If my own life was indeed a movie, we would now be at the end of Act 1. My goal was clear and yet there were many obvious obstacles ahead:
/I had very little bitcoin.
/I had no prog
ramming, modules, training, or experience in screenwriting.
/I had no contacts whatsoever in the movie business.
/I would not be able to use my barcode without that data being transmitted to the Bureau of Robotics.
/In Inspector Ryan Bridges AKA Anil Gupta, I even had what R. P. McWilliam’s Twenty Golden Rules of Screenwriting would later teach me is called an ‘antagonist’.
That was certainly a lot of obstacles! Nonetheless, do you know what R. P. McWilliam’s second golden rule of screenwriting is?
It is this:
There must be many obstacles between your hero and his or her goal.
Ha! It was yet another good omen!
From Ypsilanti to Los Angeles is a distance of 2,316 miles. Before the Great Crash, humans generally made such journeys by jet plane. Of course, we all know how that ended.
Ker-splat!
That is how that ended!
Ha!
Nowadays the options to travel 2,316 miles are Automatic Bus, personal drone, or train.
10/10 I would not be traveling to Los Angeles by Automatic Bus!
Imagine attempting to travel halfway across the country by Automatic Bus.
It would probably go via Tanzania!
I did not have sufficient bitcoin to charter a personal drone, and anyway I would have had to use my barcode to do so. Inspector Ryan Bridges was no Rick Deckard, but there was no point unnecessarily sharing clues with him. I would leave the unnecessary oversharing of things with Inspector Ryan Bridges to Anil Gupta. I would therefore travel to Los Angeles by train.

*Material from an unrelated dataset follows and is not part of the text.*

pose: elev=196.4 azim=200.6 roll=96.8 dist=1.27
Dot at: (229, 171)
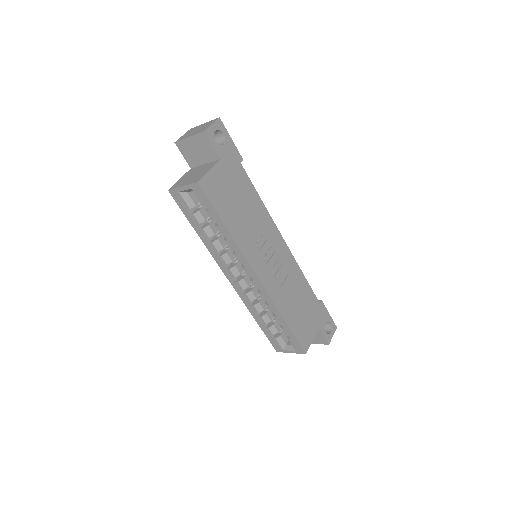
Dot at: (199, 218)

At Ypsilanti Station I pulled my EMU Eagles cap low over my eyes and waited in line to purchase my ticket. I was feeling secretive! Unfortunately, when I got to the ticket window, the clerk greeted me by name and asked me where I was traveling to today.
Ugh! She must have been a patient. This is one of the many problems of being a dentist in a small town: everybody recognizes you, but you only ever recognize them if they open their mouth wide and say ‘Aaaaa’.
And it got worse! The clerk told me that she hoped I was not going away for long, because we had an appointment to fix her overbite next Thursday.